> **Work instruction 1**
Pull the passage from "Background & Motivation¶" to "and feature correctness." out of the summary on out-of-distribution generalization, word for word.
> **Work instruction 2**
Continue the summary on out-of-distribution generalization, starting right after its last line.

> **Extract provided**

*** Block opens ***

Out-of-distribution Generalisation is Hard: Evidence from ARC-like Tasks¶
Conference: NeurIPS 2025 arXiv: 2505.09716 Code: None Area: Other Keywords: OOD generalisation, compositional generalisation, ARC tasks, inductive bias, feature learning
TL;DR¶
By constructing ARC-like tasks with well-defined OOD metrics, this paper demonstrates that standard neural networks (MLP/CNN/Transformer) fail to achieve compositional OOD generalisation. Moreover, even architectures designed with correct inductive biases that attain near-perfect OOD performance may still learn incorrect compositional features.
Background & Motivation¶
Out-of-distribution (OOD) generalisation is widely regarded as a hallmark of human and animal intelligence. Achieving OOD generalisation through composition requires a system to: 1. Identify input-output mapping properties that are invariant across environments 2. Transfer them to novel inputs
However, existing research has a critical gap: - Testing on OOD settings alone is insufficient to prove that an algorithm has learned compositional structure - One must additionally verify that the identified features are genuinely compositional - When a system performs well on OOD tests, it remains unclear whether it has truly learned the correct compositional rules
The authors' central argument: validating OOD generalisation requires jointly verifying both performance and feature correctness.
Method¶
Overall Architecture¶
- Design two tasks with clearly defined OOD metrics
- Evaluate the OOD capabilities of three standard networks (MLP, CNN, Transformer)

*** Block closes ***

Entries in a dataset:
*** Block opens ***

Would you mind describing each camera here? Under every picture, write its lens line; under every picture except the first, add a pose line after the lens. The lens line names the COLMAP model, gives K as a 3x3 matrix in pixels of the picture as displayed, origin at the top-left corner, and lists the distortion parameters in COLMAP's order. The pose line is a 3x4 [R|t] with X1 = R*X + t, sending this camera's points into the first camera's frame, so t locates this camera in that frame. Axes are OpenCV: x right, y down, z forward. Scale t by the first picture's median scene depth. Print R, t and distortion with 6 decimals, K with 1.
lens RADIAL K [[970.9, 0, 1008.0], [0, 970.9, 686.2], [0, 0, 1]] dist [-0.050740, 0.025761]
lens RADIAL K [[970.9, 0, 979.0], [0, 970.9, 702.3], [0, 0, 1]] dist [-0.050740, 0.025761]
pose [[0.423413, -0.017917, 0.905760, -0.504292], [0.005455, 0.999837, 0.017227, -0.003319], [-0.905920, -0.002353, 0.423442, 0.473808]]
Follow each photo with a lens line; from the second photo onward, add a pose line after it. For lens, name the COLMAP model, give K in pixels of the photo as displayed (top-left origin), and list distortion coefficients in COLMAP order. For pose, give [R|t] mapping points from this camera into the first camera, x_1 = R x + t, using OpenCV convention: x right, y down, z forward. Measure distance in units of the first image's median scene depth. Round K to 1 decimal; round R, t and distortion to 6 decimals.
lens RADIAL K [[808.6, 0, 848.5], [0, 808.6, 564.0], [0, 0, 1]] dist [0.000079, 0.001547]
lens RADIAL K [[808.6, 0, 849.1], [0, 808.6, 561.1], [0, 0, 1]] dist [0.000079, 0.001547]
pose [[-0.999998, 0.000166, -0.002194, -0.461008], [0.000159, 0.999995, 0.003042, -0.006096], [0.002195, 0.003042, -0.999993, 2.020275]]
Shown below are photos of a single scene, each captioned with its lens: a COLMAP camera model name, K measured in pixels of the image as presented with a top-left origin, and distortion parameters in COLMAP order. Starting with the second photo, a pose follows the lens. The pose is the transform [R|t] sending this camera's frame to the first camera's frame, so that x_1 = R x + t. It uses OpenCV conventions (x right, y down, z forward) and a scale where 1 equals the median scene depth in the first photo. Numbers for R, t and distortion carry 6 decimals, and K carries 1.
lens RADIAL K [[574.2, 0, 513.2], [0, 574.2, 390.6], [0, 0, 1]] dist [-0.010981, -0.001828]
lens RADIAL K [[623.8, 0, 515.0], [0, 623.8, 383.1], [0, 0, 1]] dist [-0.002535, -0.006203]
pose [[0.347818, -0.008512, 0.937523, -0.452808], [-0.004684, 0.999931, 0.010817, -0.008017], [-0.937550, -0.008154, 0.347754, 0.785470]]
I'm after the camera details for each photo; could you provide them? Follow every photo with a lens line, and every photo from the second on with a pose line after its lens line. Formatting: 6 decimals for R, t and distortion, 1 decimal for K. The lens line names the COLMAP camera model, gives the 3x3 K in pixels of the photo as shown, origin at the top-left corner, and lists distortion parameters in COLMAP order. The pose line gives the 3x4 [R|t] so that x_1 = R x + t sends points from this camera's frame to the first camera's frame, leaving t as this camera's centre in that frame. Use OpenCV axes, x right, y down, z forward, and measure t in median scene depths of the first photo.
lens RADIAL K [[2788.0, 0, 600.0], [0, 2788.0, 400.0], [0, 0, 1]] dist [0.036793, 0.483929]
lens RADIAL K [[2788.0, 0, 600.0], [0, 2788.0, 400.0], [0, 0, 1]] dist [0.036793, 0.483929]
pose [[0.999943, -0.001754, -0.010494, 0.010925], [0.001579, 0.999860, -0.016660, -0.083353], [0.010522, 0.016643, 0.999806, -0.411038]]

*** Block closes ***

> **Answer area 1**
Background & Motivation¶
Out-of-distribution (OOD) generalisation is widely regarded as a hallmark of human and animal intelligence. Achieving OOD generalisation through composition requires a system to: 1. Identify input-output mapping properties that are invariant across environments 2. Transfer them to novel inputs
However, existing research has a critical gap: - Testing on OOD settings alone is insufficient to prove that an algorithm has learned compositional structure - One must additionally verify that the identified features are genuinely compositional - When a system performs well on OOD tests, it remains unclear whether it has truly learned the correct compositional rules
The authors' central argument: validating OOD generalisation requires jointly verifying both performance and feature correctness.

> **Answer area 2**
- Design two novel architectures with correct inductive biases
- Analyse whether feature learning remains correct even when OOD performance is perfect
Key Designs¶
Task Design: - Inspired by the ARC (Abstraction and Reasoning Corpus) benchmark - Tasks possess decomposable compositional structure - OOD metrics are clearly defined: whether novel combinations of input features are handled correctly
Task 1 — Geometric Transformation Task: - Input: grid patterns with specific geometric properties - Output: patterns after deterministic transformations - OOD setting: the combinations of geometric properties differ between training and test sets - Key property: transformations can be decomposed into independent sub-operations
Task 2 — Colour–Shape Composition Task: - Inputs involve independent variation in colour and shape - Correct compositional generalisation requires learning invariant features for colour and shape separately
Two Novel Architectures: - Architecture A: embeds geometric invariance biases, enabling the network to process transformations along each dimension independently - Architecture B: embeds compositional decomposition biases, forcing the network to factorize the feature space into independent subspaces
Loss & Training¶
- Standard cross-entropy / MSE loss
- All architectures use identical training data and optimisation strategies
- Train–test splits strictly control the degree of OOD shift
Key Experimental Results¶
Main Results¶
OOD generalisation of standard networks:
| Network | Task 1 ID Acc. | Task 1 OOD Acc. | Task 2 ID Acc. | Task 2 OOD Acc. |
|---|---|---|---|---|
| MLP | ~100% | ~0% | ~100% | ~0% |
| CNN | ~100% | ~0% | ~100% | ~0% |
| Transformer | ~100% | ~0% | ~100% | ~0% |
Novel architectures with correct inductive biases:
| Architecture | Task 1 OOD Acc. | Task 2 OOD Acc. | Feature Correctness |
|---|---|---|---|
| Biased Arch. A | ~100% | ~100% | Partially incorrect |
| Biased Arch. B | ~100% | ~100% | Partially incorrect |
Ablation Study¶
| Condition | OOD Performance | Correct Compositional Features Learned |
|---|---|---|
| No inductive bias | Fails | No |
| Weak inductive bias | Partial success | Uncertain |
| Strong inductive bias | Succeeds | Not guaranteed |
| Perfect inductive bias | Near-perfect | May still be incorrect |
Key Findings¶
- Standard networks fail comprehensively: MLP, CNN, and Transformer all achieve near-zero OOD accuracy on both tasks.
- Correct bias ≠ correct features: Even when embedding correct inductive biases yields near-perfect OOD performance, networks may still learn incorrect compositional features.
- OOD performance ≠ compositional generalisation: High OOD performance does not prove that an algorithm has learned the underlying compositional structure.
- Necessity of verifying feature correctness: Testing OOD performance alone is insufficient to confirm compositional generalisation capability.
Highlights & Insights¶
- Methodological contribution: Proposes a new standard for evaluating compositional generalisation — one must not only measure performance but also verify feature correctness.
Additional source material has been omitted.